Review by

The Infamous Gilberts

A quirky and original take on the family saga genre

A splendidly eccentric debut novel, The Infamous Gilberts by Angela Tomaski tells the story of the once illustrious Gilbert family through the eyes of their elderly retainer, Maximus. Welcoming the reader as a curious visitor, Maximus takes us to Thornwalk, the now deserted and decaying family estate, his final tour before relinquishing the keys to the inevitable luxury hotel developers. Each room, nook and discarded item he introduces us to prompts revelations of scandal, perfidy, and more than a dash of insanity; the Gilbert loves and losses set against a twentieth-century backdrop defined by the reverberations of war and the decline of the great English country house.

A local since birth, Maximus remembers the glory days of the Gilberts’ merchant empire, when they were celebrated in the London counting houses. As he begins his comprehensive tour of the house, he tells us disapprovingly that their unfortunate downfall was the subject of widespread ‘tawdry gossip’. There will be no gossip here. Whilst fully aware of the family members’ various misdemeanours , Maximus is devoted to their memory. Through telling us the stories behind numerous items (such seemingly innocuous objects as a button between the floorboards, a pile of mouldy hay, a library request slip), we will come to know the five fatherless Gilbert children and their somewhat feeble mother.

Tomaski presents us with a page-turning treat, cleverly plotted, its often dark humour delivered in the droll tones of Maximus. He tells us of mother Margaret, and her offspring, Hugo, Jeremy, Lydia, Rosalind and Annabel (the children have been told that their father died a war hero, although they’ve never been shown his medals). With a dwindling income and frazzled nerves, Margaret is reliant on the aid of the formidable Aunt Beatrice. With her ever-present sly dachshund and ‘a hint of mothballs around her handbag’, Beatrice presides over childhoods that will result in one scheming married-off niece, one B-movie starlet of a very British type, an ex-soldier with PTSD, the one that gets away, and the one that doesn’t , small, sad and medicated, possessed in later life of terrible grey hair yet still ‘the eyes of a child’.

Tomaski is good on the family’s time and place in history. The eldest son gets the only education they can afford, the girls are paraded in front of various rich would-be suitors (no matter their advanced age or general appallingness).

The world wars bring their own difficulties, not only the dead and the damaged, but the effects of post-war societal change. Economic turmoil has led to fewer job prospects locally and men who made it back from the battlefields are leaving to find work in the towns.

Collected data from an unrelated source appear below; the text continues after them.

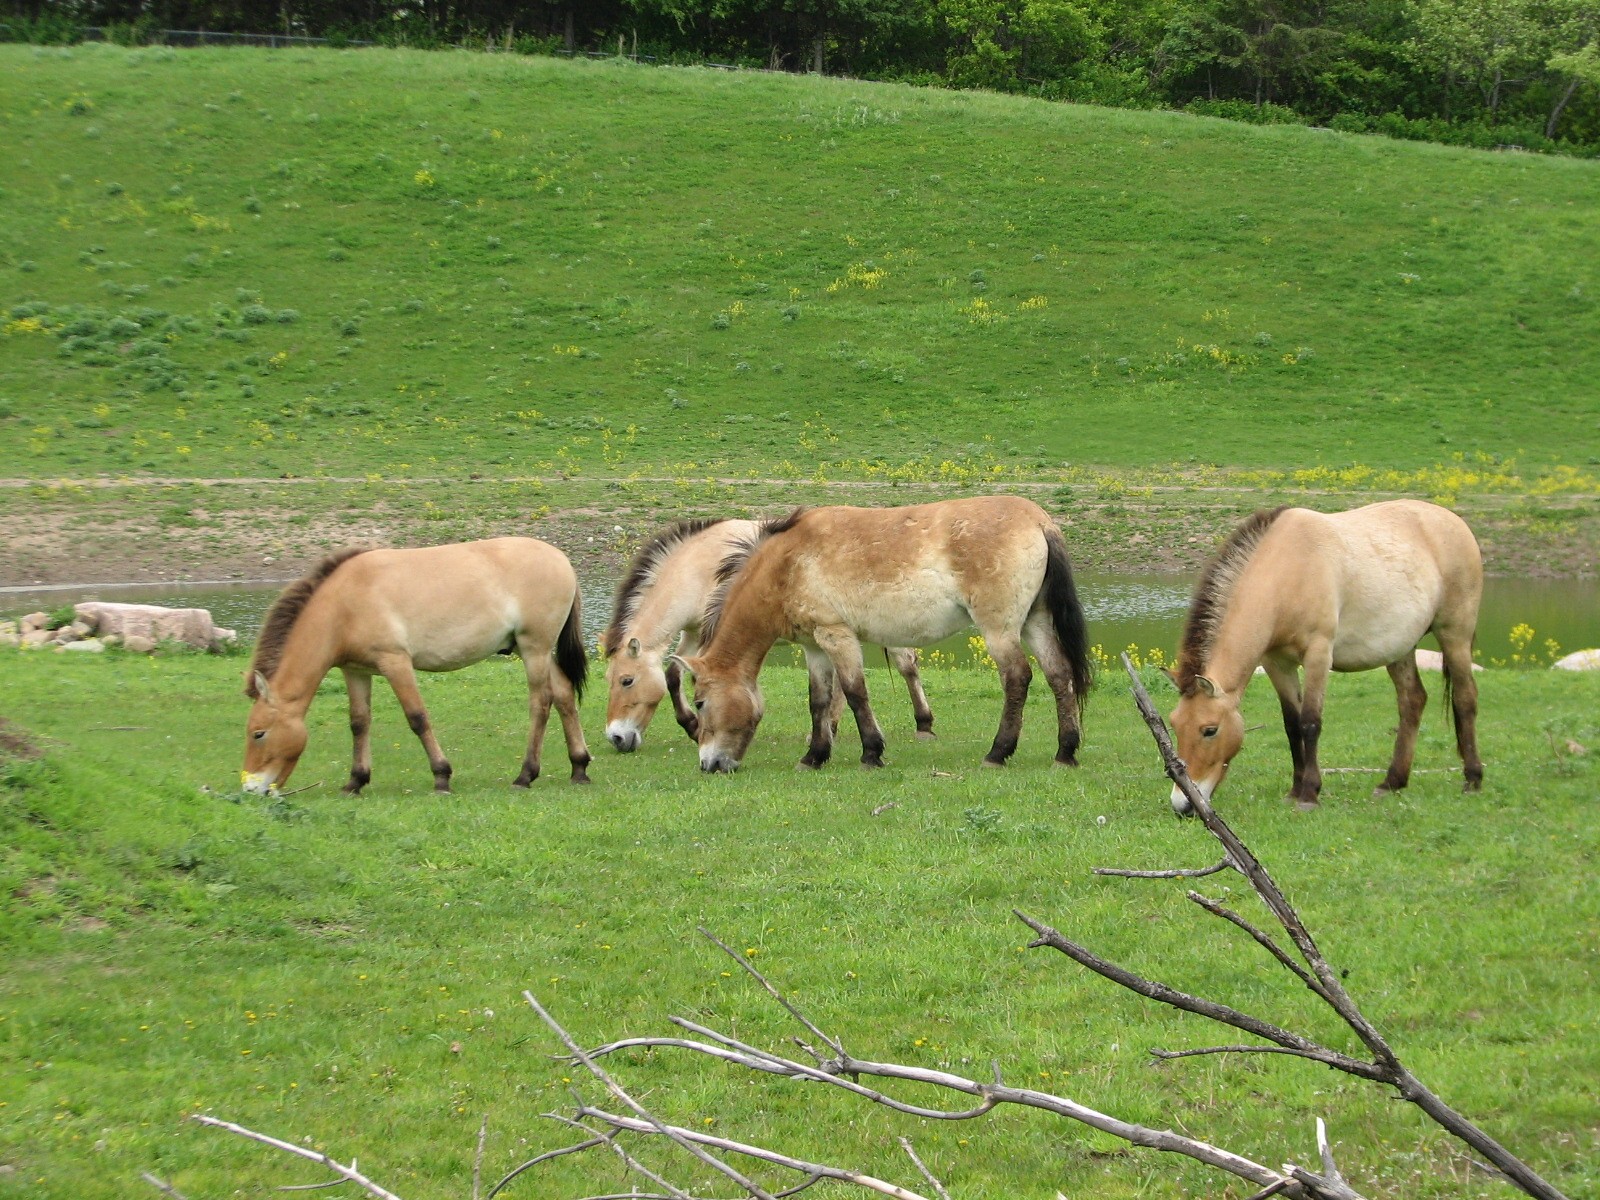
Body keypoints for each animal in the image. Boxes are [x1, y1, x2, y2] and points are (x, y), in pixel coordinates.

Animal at [241, 538, 592, 796]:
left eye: (259, 733)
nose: (250, 789)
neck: (345, 604)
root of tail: (562, 560)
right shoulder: (356, 671)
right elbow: (359, 722)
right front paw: (356, 780)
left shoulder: (395, 662)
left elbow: (417, 718)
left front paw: (442, 776)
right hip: (531, 650)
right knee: (563, 694)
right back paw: (579, 766)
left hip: (534, 649)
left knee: (541, 703)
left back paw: (525, 774)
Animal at [602, 518, 933, 752]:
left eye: (627, 681)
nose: (616, 738)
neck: (697, 568)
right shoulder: (694, 633)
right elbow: (673, 674)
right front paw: (693, 725)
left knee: (906, 664)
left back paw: (923, 723)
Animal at [674, 497, 1093, 773]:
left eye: (700, 702)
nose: (709, 764)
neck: (787, 563)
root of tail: (1039, 521)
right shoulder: (814, 647)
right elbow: (818, 701)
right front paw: (814, 756)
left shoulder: (836, 636)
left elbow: (855, 693)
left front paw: (871, 752)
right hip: (1035, 622)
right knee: (1059, 675)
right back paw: (1065, 751)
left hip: (1000, 630)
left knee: (1017, 678)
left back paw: (998, 752)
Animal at [1166, 500, 1483, 815]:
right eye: (1174, 724)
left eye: (1209, 730)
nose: (1182, 804)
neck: (1288, 572)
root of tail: (1454, 521)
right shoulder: (1276, 663)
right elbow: (1292, 724)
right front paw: (1295, 790)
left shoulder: (1318, 655)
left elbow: (1310, 723)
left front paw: (1309, 794)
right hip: (1401, 648)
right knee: (1412, 701)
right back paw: (1392, 782)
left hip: (1454, 635)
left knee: (1465, 698)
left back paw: (1473, 779)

‘Families who had worked the land and loved the house for generations scattered to the wind like so many dandelion seeds, like so many diamonds in a Romanov crown’.

With its unique storytelling device, this quirky and original take on the family saga genre makes for a thoroughly memorable and recommended read.

The Infamous Gilberts by Angela Tomaski is published by Fig Tree, 304 pages.